When to Taper the Ureter During Reimplantation for Obstructed Megaureter
Ureteral tapering should be performed when the distal ureteral diameter exceeds approximately 10-13 mm, as ureters of this caliber are too dilated to achieve a reliable anti-reflux tunnel without size reduction.
Diameter-Based Decision Making
The primary determinant for tapering is ureteral diameter:
- Ureters ≤10 mm diameter: Reimplantation without tapering is typically feasible and successful 1, 2
- Ureters >10-13 mm diameter: Tapering is generally required to create an adequate length-to-diameter ratio for a functional anti-reflux mechanism 3, 4
- Severely dilated ureters (>15-20 mm): Tapering is mandatory, as these cannot be reimplanted successfully without size reduction 3
The critical principle is achieving a tunnel length-to-diameter ratio of approximately 3-5:1 for successful anti-reflux reimplantation. When the ureter is too wide, this ratio becomes impossible without tapering 3.
Age and Timing Considerations
Infants (<1 year old)
For neonates and young infants with severe obstructive megaureter, alternative temporizing approaches should be considered first rather than immediate tapering and reimplantation:
- Refluxing reimplantation (without tapering) can serve as temporary internal diversion, allowing the child to mature before definitive repair at >1 year of age 2
- High-pressure balloon dilation shows 80% success rates in avoiding open surgery in infants, particularly effective when distal ureteral diameter is <15 mm 4
- Modified orthotopic reimplantation without tapering (using a 1:1.5-2 diameter-to-tunnel ratio) has shown success in small series of infants 1-7 months old 1
These approaches avoid the technical challenges and potential complications of extensive ureteral tailoring in very small infants 2, 4.
Children >1 Year Old
Definitive tapered reimplantation is appropriate once the child is older and the anatomy is more favorable for extensive reconstruction 2, 3.

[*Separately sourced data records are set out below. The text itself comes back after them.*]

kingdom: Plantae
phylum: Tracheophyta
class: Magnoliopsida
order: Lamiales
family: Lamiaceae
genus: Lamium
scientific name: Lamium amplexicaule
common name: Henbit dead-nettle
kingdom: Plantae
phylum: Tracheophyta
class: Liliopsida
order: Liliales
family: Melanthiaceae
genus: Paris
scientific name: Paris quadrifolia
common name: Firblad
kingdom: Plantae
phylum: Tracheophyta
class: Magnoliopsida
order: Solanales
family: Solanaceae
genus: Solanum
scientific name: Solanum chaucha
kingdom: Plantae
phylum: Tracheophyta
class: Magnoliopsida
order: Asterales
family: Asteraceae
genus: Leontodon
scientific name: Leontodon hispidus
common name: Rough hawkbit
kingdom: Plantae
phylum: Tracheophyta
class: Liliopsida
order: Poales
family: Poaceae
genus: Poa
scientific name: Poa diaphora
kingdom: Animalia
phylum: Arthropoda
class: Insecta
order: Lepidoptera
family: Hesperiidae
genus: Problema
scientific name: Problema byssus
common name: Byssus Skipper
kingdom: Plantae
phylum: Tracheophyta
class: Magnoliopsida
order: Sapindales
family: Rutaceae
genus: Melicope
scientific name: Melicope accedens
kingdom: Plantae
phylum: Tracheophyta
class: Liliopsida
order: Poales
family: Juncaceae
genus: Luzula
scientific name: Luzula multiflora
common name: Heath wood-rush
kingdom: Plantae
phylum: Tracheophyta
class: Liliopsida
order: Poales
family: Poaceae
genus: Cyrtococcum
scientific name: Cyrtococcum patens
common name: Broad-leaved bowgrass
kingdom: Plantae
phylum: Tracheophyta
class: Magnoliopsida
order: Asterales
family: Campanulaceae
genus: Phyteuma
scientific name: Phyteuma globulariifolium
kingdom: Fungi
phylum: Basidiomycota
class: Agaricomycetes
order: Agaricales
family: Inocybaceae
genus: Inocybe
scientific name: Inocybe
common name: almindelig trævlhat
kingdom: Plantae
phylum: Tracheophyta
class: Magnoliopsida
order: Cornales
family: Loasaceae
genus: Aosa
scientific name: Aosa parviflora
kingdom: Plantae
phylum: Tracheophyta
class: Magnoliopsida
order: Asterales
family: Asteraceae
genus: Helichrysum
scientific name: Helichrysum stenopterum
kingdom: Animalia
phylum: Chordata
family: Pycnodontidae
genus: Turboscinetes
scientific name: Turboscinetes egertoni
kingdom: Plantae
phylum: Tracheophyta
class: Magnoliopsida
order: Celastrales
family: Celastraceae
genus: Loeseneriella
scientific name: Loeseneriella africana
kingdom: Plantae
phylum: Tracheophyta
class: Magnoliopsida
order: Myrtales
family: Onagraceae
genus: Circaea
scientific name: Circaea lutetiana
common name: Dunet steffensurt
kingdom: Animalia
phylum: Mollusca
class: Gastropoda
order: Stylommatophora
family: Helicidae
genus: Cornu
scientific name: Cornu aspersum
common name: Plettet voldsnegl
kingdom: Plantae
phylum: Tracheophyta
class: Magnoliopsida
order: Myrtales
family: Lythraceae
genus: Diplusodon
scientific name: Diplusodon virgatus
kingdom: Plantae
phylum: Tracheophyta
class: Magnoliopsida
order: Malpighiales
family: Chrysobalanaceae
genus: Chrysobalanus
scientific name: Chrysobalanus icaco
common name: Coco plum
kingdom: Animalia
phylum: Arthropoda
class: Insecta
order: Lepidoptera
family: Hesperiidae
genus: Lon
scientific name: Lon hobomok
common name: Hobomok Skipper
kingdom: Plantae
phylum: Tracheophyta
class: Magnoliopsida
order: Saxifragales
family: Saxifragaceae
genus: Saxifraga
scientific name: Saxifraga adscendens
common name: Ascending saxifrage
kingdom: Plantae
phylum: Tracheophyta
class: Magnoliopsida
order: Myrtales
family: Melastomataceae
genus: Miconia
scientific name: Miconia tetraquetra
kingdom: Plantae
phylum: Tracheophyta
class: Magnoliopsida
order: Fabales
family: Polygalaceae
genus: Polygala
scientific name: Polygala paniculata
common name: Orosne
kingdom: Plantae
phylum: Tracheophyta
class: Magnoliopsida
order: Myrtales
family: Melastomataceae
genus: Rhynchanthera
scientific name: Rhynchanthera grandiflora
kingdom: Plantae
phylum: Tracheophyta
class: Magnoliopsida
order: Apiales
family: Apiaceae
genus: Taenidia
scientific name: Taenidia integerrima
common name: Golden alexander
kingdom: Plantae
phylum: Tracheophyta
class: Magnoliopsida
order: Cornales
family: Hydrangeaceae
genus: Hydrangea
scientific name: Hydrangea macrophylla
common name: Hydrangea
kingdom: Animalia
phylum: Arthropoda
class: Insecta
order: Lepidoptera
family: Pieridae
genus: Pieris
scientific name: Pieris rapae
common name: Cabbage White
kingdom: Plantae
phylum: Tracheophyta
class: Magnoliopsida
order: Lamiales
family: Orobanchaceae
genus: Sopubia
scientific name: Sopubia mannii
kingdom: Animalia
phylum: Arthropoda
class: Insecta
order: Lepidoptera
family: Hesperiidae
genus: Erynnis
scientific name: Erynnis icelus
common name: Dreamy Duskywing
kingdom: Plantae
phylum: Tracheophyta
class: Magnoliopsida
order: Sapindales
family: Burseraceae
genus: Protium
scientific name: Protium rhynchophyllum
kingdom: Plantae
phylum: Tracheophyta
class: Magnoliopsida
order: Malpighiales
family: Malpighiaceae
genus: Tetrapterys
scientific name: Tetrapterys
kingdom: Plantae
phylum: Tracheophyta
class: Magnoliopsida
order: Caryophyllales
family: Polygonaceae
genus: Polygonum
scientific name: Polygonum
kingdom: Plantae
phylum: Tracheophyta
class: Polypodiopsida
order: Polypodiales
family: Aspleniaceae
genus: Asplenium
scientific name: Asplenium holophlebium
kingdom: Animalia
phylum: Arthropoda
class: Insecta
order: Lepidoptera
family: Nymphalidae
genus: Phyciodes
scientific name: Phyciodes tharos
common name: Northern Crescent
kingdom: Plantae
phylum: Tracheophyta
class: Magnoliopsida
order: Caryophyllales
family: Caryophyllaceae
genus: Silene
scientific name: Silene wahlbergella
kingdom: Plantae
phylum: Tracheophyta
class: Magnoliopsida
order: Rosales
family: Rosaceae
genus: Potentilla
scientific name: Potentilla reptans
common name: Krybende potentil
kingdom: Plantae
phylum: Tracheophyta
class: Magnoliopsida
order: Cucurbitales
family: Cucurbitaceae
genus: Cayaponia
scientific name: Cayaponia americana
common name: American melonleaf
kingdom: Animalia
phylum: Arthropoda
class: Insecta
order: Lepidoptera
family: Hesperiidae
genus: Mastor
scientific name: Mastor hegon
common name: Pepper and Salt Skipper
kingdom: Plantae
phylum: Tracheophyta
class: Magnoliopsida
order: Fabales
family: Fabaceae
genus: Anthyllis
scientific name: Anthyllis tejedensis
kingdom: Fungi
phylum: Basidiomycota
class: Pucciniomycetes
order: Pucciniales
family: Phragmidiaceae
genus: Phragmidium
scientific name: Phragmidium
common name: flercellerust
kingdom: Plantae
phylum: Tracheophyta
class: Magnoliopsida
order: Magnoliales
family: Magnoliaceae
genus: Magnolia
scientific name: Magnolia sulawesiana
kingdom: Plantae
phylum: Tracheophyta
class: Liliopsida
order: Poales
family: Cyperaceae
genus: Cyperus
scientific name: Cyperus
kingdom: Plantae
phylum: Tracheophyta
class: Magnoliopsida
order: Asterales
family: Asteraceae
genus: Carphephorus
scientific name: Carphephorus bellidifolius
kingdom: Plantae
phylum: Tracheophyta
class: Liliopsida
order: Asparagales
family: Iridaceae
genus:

Renal Function Considerations
While renal function should be assessed preoperatively, the decision to taper is primarily anatomic (based on diameter) rather than functional 3. However:
- Severely compromised renal units may warrant nephrectomy rather than complex reconstruction 2
- Progressive hydronephrosis despite adequate bladder drainage indicates need for intervention 4
Technical Approach Selection
When tapering is required, both intravesical and extravesical approaches are effective 3:
- Intravesical reimplantation: May be preferable when voiding dysfunction or preoperative reflux is present (93% vs 50% success with extravesical in this subset) 3
- Extravesical reimplantation: Effective for primary obstructive megaureter (90% success rate) but less successful with concurrent voiding dysfunction 3
- Excisional tapering is the standard technique when reduction is needed 3
Common Pitfalls
- Attempting reimplantation without tapering when diameter >13 mm: This leads to inadequate tunnel length and high failure rates 3
- Performing extensive tailoring in young infants: Consider temporizing measures instead 2, 4
- Ignoring voiding dysfunction: This significantly impacts surgical approach selection and outcomes 3
- Inadequate tunnel length after tapering: Must maintain 3-5:1 ratio even after size reduction 3
Duplex Systems
When megaureter occurs with renal duplication, tapering with common sheath reimplantation is safe and effective when the dilated segment requires size reduction 5.